The second trip down the Spurs go back to the pick and roll, this time out of a handoff from Sochan to Jones.

Again we have the same set up, just with a different action to get into it. Sochan is on the wing while Wembanyama and Jones operate the high PnR. This time Fultz goes under, so Jones quickly reverses it to the open Sochan on the wing. Wagner can move from the nail to Sochan before he can get a shot up.

These two plays come down to personnel. Sochan has not proven enough as a floor spacer to demand Wagner stay close to him here. If that’s Doug McDermott, or Vassell, maybe it’s a different story. I think it makes more sense to swap Sochan with either Champagnie or Vassell in this action. Put a shooter on the wing who makes Wagner have to respect that skip pass, or a reversal in the short roll.

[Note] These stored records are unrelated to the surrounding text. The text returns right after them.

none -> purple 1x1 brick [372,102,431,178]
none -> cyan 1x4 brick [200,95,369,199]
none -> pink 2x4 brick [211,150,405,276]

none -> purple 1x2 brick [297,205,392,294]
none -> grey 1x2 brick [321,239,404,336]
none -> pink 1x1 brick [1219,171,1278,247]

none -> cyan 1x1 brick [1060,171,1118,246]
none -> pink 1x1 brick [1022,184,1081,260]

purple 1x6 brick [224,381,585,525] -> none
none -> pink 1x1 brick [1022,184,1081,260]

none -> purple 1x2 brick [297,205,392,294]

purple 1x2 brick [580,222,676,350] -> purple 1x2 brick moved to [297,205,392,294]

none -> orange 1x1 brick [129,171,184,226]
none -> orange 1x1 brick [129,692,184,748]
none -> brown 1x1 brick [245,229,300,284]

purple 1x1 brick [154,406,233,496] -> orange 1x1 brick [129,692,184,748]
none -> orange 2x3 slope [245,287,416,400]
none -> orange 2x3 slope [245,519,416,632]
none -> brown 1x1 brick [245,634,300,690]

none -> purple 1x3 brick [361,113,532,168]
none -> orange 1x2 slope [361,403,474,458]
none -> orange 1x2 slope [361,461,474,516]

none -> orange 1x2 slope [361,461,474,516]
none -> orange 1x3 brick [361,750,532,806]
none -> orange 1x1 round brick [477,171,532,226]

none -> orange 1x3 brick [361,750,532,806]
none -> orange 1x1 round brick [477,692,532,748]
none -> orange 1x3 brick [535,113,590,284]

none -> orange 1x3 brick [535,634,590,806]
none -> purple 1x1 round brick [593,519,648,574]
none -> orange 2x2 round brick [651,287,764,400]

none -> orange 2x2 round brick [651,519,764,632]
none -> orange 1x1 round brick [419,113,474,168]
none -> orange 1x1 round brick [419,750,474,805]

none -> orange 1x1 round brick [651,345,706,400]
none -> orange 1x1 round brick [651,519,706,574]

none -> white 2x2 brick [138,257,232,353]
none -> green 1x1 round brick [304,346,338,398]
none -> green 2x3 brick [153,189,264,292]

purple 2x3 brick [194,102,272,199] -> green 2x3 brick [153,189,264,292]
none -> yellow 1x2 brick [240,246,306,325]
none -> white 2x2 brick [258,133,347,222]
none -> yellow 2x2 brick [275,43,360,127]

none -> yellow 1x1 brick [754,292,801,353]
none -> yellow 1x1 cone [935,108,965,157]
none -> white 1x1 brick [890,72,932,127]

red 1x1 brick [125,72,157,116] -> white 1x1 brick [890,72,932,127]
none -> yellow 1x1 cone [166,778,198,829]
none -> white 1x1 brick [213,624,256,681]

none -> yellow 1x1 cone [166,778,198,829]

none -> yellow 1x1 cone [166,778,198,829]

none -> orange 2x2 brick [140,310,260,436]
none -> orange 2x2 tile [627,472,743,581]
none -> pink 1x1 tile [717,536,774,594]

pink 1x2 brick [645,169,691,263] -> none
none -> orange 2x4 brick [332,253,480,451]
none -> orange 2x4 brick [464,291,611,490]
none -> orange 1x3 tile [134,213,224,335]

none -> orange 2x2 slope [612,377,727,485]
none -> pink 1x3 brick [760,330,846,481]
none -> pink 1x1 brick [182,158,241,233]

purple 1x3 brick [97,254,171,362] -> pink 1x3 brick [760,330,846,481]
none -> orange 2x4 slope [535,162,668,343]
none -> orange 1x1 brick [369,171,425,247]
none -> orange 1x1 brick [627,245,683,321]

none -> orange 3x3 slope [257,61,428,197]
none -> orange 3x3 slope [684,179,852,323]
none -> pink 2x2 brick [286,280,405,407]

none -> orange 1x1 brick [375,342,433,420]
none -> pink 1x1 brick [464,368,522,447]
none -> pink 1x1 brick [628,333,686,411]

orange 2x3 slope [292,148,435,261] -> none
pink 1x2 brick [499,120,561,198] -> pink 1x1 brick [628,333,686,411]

This also lets Sochan operate as a spacer/cutter from the corner. We see Champagnie hard cut on the baseline after the reversal is made. Sochan is a better cutter and finisher. The corner three is an easier look for him right now than from the wing. He’s just going to be more effective from that spot than at the wing.

Now look at the first possession to start the second half.

Vassell handles the ball from the left wing, this time the Magic are in a hard drop coverage, with WCJ playing the nail at the free throw line. Champagnie rises from the corner, leading Wagner into Wembanyama. Sochan and Jones (the Spurs two worst shooters in this lineup) space the opposite side. The result is... five Magic defenders with a foot in the paint.

A few things here. Champagnie doesn’t need to rise to the wing in this situation. He can stay in the deep corner, drawing Wagner out of the play, even if doing so compromises the Spurs’ floor balance for a few seconds. It looks like the Spurs emphasized this spacing at practice Friday morning.

Personnel plays a big part here, too. Champagnie has to be on the strong side corner to prevent Wagner from tagging Wembanyama, but that means Sochan and Jones are the spacers on the weak side of the floor, so Paolo Banchero and Suggs can just turn their backs on them completely. The Spurs shoot 34.5% from three as a team, so it’s not like they have a lot of options, but they would ideally have at least one good shooter on the strong side and one on the weak side.

Until the Spurs get more reliable shooters on the roster, this is going to be an effective way to defend the pick and roll. Teams will be able to pack the paint on them if they have the size and versatility to do so. A team like the New Orleans Pelicans may have a harder time playing this kind of defense with their slower bigs, like Jonas Valanciunas, and offensive-minded guards like C.J. McCollum.

It will be interesting to watch how Gregg Popovich tweaks this action so teams can’t just pack the paint on Wembanyama. Maybe Jones and Vassell will be the ones to adjust, attacking hard off the screen or getting to pull-up jumpers. Watch how the Spurs run the pick and roll over the next few games.